Roschdy Zem et Pascal Elbé, l'un arabe, l'autre juif, tous deux acteurs et auteurs, ont su travailler ensemble pour mieux échanger leurs expériences individuelles et familiales, en construisant une trame solide où les personnages ont une véritable évolution. C'est la richesse première du film qui explique pourquoi les clichés y sont absents et les personnages bien exploités du premier au dernier rôle. Un vrai bol d'air dans un cinéma français où les producteurs sont souvent à l'affut de La vérité si j'mens 3. Il est particulièrement appréciable de voir enfin montrée au cinéma, cette majorité silencieuse, modérée, bien intégrée, et bien réelle, mais absente des JT avides de sensationnalisme.

Mauvaise foi relève le pari de faire rire tout en apportant une véritable réflexion. S'en étonnant eux-mêmes, les auteurs n'avaient pas prévu de faire basculer cette comédie dans le drame et la critique sociale : « assez tard dans la phase d'écriture - surtout pendant le tournage - une forme d'âpreté est venue se calquer sur le film, assez naturellement ». Le contexte actuel aidant, les profondes différences entre les deux communautés rejaillissent, et il faut alors proposer la seule solution possible : le compromis. Dans son premier film Roschdy Zem rappelle avec une simplicité déconcertante que les concessions faites de part et d'autre peuvent assurer la pérennité d'un couple mixte, avec tout ce que cela implique : la vie au quotidien, en acceptant l'autre tel qu'il est, mais surtout, l'éducation des enfants, véritable déclencheur de toute l'histoire.

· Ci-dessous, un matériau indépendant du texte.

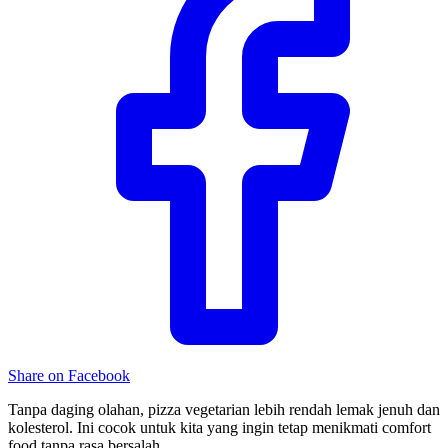
Share on Facebook
Tanpa daging olahan, pizza vegetarian lebih rendah lemak jenuh dan
kolesterol. Ini cocok untuk kita yang ingin tetap menikmati comfort
food tanpa rasa bersalah.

Pour vivre heureux, vivons cachés, c'est l'adage de bon nombre de couples mixtes qui décident d'affronter le regard des familles respectives (donc le début des emmerdes), seulement lorsqu'ils n'en plus le choix : emménagement, mariage, grossesse, etc. C'est aussi la raison pour laquelle, Mauvaise foi vise juste. Il y a du Woody Allen parfois dans les dialogues, dans le rire et le cynisme des héros. La réalisation est enlevée, sans grands effets, rythmée et évite le déjà-vu. Pour un peu, on en oublierait presque que ce n'est que le premier film de Roschdy Zem. On le savait déjà excellent acteur, il gagne ses galons de cinéaste. Vivement la suite.